I tu docieramy do szerszego problemu, jakim jest kolaboracja naszych elit z różnymi zagranicznymi ośrodkami dyspozycyjnymi, sugerującymi w mniej lub bardziej zawoalowany sposób polskim twórcom, politykom, dziennikarzom swoją agendę i sposoby ujęcia poszczególnych tematów. Czynią to z reguły pod płaszczykiem „europejskości”, która to „europejskość”, tak się składa, każdorazowo zgodna jest z optyką niemiecką. Ludzie, którzy na to idą, stają się po prostu wyrobnikami obcego przemysłu propagandowego. Cel jest jeden: utrzymanie Polaków w poczuciu niższości i postkolonialnego zakompleksienia kulturowo-cywilizacyjnego wobec „metropolii”. O Pasikowskim była mowa wyżej, podam jeszcze dwa dość charakterystyczne przykłady.

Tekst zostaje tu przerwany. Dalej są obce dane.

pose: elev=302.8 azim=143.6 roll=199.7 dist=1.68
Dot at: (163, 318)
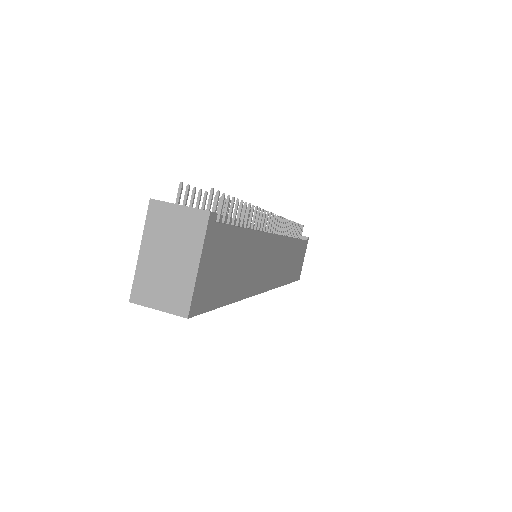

Przykładem z branży prasowej może być postać dyżurnego dziennikarza „Wyborczej” od spraw niemieckich – Bartosza T. Wielińskiego. Niech mnie ktoś poprawi, jeśli się mylę, ale chyba nigdy nie zetknąłem się z tekstem tego człowieka, w którym w jakiejkolwiek spornej sprawie między Polską a Niemcami wziąłby stronę Polski. Z reguły pan ten konstruuje swoje artykuły na zasadzie, że jesteśmy jak zwykle przewrażliwieni – że, dajmy na to, Jugendamty i wynaradawianie dzieci z mieszanych małżeństw to sprawa marginalna i nie ma co dramatyzować, a „polskie obozy koncentracyjne” to zaledwie edytorskie wpadki, bo przecież „każdy wie”, że chodziło jedynie o określenie geograficznej lokalizacji... – i tak dalej.

Nie inaczej było po emisji przez niemiecką telewizję publiczną ZDF serialu „Nasze matki, nasi ojcowie”. Przypomnijmy, że mamy w nim do czynienia z korelacją sentymentalnie przedstawionego „uwikłania” tzw. „zwykłych Niemców” w hitleryzm z paszkwilem na „polskich antysemitów” z AK. Wieliński staje na uszach, by zbagatelizować sprawę - że serial miałki, banalny, kiczowaty, a fragmenty o AK są jedynie skutkiem ignorancji i z pewnością nikt nie chciał zrobić nam krzywdy. A może jednak jest tak, że twórcy naczytali się promowanego przez „Wyborczą” Grossa, dowiedzieli się o filmie Pasikowskiego i uznali, że już mogą sobie na podobne wyczyny pozwolić? Warto też zapoznać się z wywiadem którego prof. Bogdan Musiał udzielił tygodnikowi „Sieci”, w którym opisał jak został przez ZDF poproszony – jeszcze przed ostatecznym montażem serialu – o historyczną konsultację. Prof Musiał usiłował sprostować co większe brednie, lecz oczywiście jego uwag nie uwzględniono, co raczej rozwiewa wszelkie wątpliwości co do intencjonalności poczynań niemieckiej telewizji. Ale tego od pana Wielińskiego już się nie dowiemy.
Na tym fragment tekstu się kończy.